We describe a novel approach to capturing the covariance structure of peripheral blood gene expression that relies on the identification of highly conserved Axes of variation. Starting with a comparison of microarray transcriptome profiles for a new dataset of 189 healthy adult participants in the Emory-Georgia Tech Center for Health Discovery and Well-Being (CHDWB) cohort, with a previously published study of 208 adult Moroccans, we identify nine Axes each with between 99 and 1,028 strongly co-regulated transcripts in common. Each axis is enriched for gene ontology categories related to sub-classes of blood and immune function, including T-cell and B-cell physiology and innate, adaptive, and anti-viral responses. Conservation of the Axes is demonstrated in each of five additional population-based gene expression profiling studies, one of which is robustly associated with Body Mass Index in the CHDWB as well as Finnish and Australian cohorts. Furthermore, ten tightly co-regulated genes can be used to define each Axis as “Blood Informative Transcripts” (BITs), generating scores that define an individual with respect to the represented immune activity and blood physiology. We show that environmental factors, including lifestyle differences in Morocco and infection leading to active or latent tuberculosis, significantly impact specific axes, but that there is also significant heritability for the Axis scores. In the context of personalized medicine, reanalysis of the longitudinal profile of one individual during and after infection with two respiratory viruses demonstrates that specific axes also characterize clinical incidents. This mode of analysis suggests the view that, rather than unique subsets of genes marking each class of disease, differential expression reflects movement along the major normal Axes in response to environmental and genetic stimuli.

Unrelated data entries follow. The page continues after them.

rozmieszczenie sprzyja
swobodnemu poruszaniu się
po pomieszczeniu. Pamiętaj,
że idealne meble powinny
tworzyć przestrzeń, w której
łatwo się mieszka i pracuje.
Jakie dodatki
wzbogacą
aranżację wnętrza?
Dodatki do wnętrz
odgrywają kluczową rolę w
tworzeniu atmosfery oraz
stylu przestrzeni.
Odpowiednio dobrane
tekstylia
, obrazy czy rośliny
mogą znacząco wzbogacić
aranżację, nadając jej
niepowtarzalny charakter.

本研究提出一种全新方法，用于解析外周血基因表达的协方差结构，该方法核心为识别高度保守的变异轴（Axes of variation）。本研究以埃默里-佐治亚理工学院健康发现与福祉中心（CHDWB）队列中189名健康成人的全新数据集的微阵列转录组谱，与已发表的208名摩洛哥成人队列的转录组谱进行比较为起点，共识别出9条变异轴，每条变异轴均包含99至1028个协同调控的共有转录本。每条变异轴均富集有与血液及免疫功能亚类相关的基因本体（Gene Ontology, GO）术语，涵盖T细胞、B细胞生理过程以及固有免疫、适应性免疫与抗病毒应答等通路。另有5项基于人群的基因表达谱研究均验证了该变异轴的保守性，其中1项研究在CHDWB队列、芬兰队列与澳大利亚队列中，均发现变异轴与体质量指数（Body Mass Index, BMI）存在显著关联。此外，每条变异轴可通过10个紧密共调控的基因进行定义，此类基因被称为‘血液信息转录本（Blood Informative Transcripts, BITs）’；通过计算该类转录本的得分，可表征个体对应的免疫活性与血液生理状态。本研究发现，包括摩洛哥人群生活方式差异在内的环境因素，以及引发活动性或潜伏性肺结核的感染，均会对特定变异轴产生显著影响；同时，变异轴得分也存在显著的遗传力。在个性化医疗场景下，对1名个体感染两种呼吸道病毒期间及感染后的纵向转录组谱进行重新分析的结果显示，特定变异轴亦可用于表征临床事件。此种分析模式表明，疾病并非由独特的基因子集所标记，而是差异表达反映了机体在环境与遗传刺激下，沿主要正常变异轴发生的动态变化。